Source document.
Should internal audit perform a risk assessment?

Assuming that there is a credible ERM function/process in place, IA needs to provide assurance that the ERM processes are effective, and they also need to validate that the key controls that management assumes to be working in their RA are in fact effective, but also IA should be able to some extent opine on whether the company-wide RA done by the ERM and management teams are reasonably stated and that they are not aware of any major discrepancies. To your point about continuous, every internal audit according to the COSO framework should be concluding about the adequacy of management’s RA process for the area/function reviewed.

Post by John Fraser on Norman Marks on Governance, Risk Management and Audit

John, stripped of all the jargon and acronyms, the ultimate purpose of whatever ‘ERM’ and ‘IA’ are meant to mean or be, can surely only legitimately be that the organisation makes the best decisions it can. That is because the only way that organisations can pursue their purpose is to make (and implement) decisions to take advantage of opportunities, and the only way it can achieve its purpose is by ensuring that the decisions are the best that can be made. This has always been so (long before anyone uttered the ‘a’ or ‘r’ word) and always will be so (long after the ‘a’ and ‘r’ words disappear from the business lexicon … hopefully, a milestone that is not too far away). And yet decision-making is not the focus of either ERM or IA and never has been.

Extracted entries.
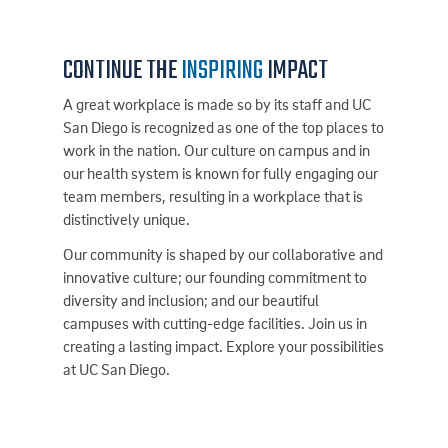
CONTINUE THE
INSPIRING
IMPACT
A great workplace is made so by its staff and UC
San Diego is recognized as one of the top places to
work in the nation. Our culture on campus and in
our health system is known for fully engaging our
team members, resulting in a workplace that is
distinctively unique.
Our community is shaped by our collaborative and
innovative culture; our founding commitment to
diversity and inclusion; and our beautiful
campuses with cutting-edge facilities. Join us in
creating a lasting impact. Explore your possibilities
at UC San Diego.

Prompt A. According to the text on internal audit and risk assessment, what should every internal audit conclude about under the COSO framework?
Prompt B. Write the next part of the text on internal audit and risk assessment, continuing after its final sentence.

Task answer A. The adequacy of management's risk assessment process for the area or function reviewed.

Task answer B.
As Grant Purdy and I say in our recent book ‘Deciding’ (which Norman kindly introduced here in his 25 April blog) organisations will have more success in pursuing their purpose if they consistently make ‘even better’ decisions.
In describing what we contend is a universal method of decision-making (i.e. the method used by all ‘Deciders’ whether they realise it or not) we have attempted to explain how to excel in applying each element of this method as it is this – decision-making skill – that is the only way organisations and their ‘Deciders’ can determine their success.

All those responsible for governance need have confidence about, is how well this method is being applied by the many Deciders across the organisation. In the same way that sales, RoI etc are visible to the governance team (because they bother to look) so too is the quality of decision-making easily discernible especially if those involved in governance and management themselves, excel. Trying to contract-in reassurance, rather than looking themselves, is an easy (but generally unsuccessful) cop out.

Ensuring consistently good decision-making is analogous to manufacturers or service providers achieving the intended levels of performance of their product (i.e. delivering ‘quality’). In the 80’s, those efforts switched from checking the final product and throwing out the duds, to focussing on design and execution of each of the steps of the process through which those products were made (in the understanding that dud products are the outcome of dud processes and good products are the outcome of good processes). So too must the focus of organisation performance monitoring, switch to the quality of decision-making.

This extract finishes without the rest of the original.